Neural networks (NNs) are recognized as very effective techniques when facing complex retrieval tasks in remote sensing. In this paper, the potential of NNs has been applied in solving the unmixing problem in hyperspectral data. In its complete form, the processing scheme uses an NN architecture consisting of two stages: the first stage reduces the dimension of the input vector, while the second stage performs the mapping from the reduced input vector to the abundance percentages. The dimensionality reduction is performed by the so-called autoassociative NNs, which yield a nonlinear principal component analysis of the data. The evaluation of the whole performance is carried out for different sets of experimental data. The first one is provided by the Airborne Hyperspectral Scanner. The second set consists of images from the Compact High-Resolution Imaging Spectrometer on board the Project for On-Board Autonomy satellite, and it includes multiangle and multitemporal acquisitions. The third set is represented by Airborne Visible/InfraRed Imaging Spectrometer measurements. A quantitative performance analysis has been carried out in terms of effectiveness in the dimensionality reduction phase and in terms of the accuracy in the final estimation. The results obtained, when compared with those produced by appropriate benchmark techniques, show the advantages of this approach.

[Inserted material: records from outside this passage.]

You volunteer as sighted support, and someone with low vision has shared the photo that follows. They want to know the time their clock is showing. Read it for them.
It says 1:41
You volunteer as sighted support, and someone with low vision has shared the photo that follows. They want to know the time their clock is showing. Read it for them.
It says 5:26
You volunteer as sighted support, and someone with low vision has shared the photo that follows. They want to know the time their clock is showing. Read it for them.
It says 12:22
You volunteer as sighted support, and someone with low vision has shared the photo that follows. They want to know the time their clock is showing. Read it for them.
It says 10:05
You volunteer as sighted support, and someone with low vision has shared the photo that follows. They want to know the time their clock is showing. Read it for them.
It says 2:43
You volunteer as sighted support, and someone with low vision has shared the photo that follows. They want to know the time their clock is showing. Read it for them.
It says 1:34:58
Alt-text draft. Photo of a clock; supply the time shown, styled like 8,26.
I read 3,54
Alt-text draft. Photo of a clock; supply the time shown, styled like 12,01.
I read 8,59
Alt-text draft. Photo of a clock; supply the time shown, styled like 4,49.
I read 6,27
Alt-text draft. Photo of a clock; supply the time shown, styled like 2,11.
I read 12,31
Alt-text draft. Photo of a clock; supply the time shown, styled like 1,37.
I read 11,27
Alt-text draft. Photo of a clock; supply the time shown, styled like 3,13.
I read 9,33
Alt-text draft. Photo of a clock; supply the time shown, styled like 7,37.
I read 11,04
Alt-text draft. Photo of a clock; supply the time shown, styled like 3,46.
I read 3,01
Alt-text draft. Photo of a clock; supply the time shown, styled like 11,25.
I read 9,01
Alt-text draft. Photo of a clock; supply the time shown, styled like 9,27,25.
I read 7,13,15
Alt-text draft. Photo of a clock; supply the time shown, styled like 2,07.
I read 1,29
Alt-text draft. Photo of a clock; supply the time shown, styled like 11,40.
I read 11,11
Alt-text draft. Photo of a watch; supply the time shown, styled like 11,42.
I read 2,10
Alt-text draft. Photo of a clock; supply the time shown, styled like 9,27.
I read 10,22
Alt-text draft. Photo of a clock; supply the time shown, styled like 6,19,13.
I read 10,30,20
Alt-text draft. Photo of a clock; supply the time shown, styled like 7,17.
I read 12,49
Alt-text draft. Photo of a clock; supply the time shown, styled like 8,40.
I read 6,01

机译:当面对遥感中的复杂检索任务时,神经网络(NN)被认为是非常有效的技术。本文将神经网络的潜力用于解决高光谱数据中的混合问题。以其完整的形式,该处理方案使用由两个阶段组成的NN架构:第一阶段减小输入向量的维数,而第二阶段执行从减小的输入向量到丰度百分比的映射。降维是通过所谓的自缔合神经网络进行的,这将对数据进行非线性主成分分析。对不同性能的实验数据进行整体性能评估。第一个由机载高光谱扫描仪提供。第二组包括机载自主卫星项目上紧凑型高分辨率成像光谱仪的图像,其中包括多角度和多时间采集。第三组以机载可见/红外成像光谱仪测量为代表。就降维阶段的有效性和最终估算的准确性而言,已经进行了定量性能分析。与通过适当的基准技术产生的结果相比,所获得的结果表明了该方法的优势。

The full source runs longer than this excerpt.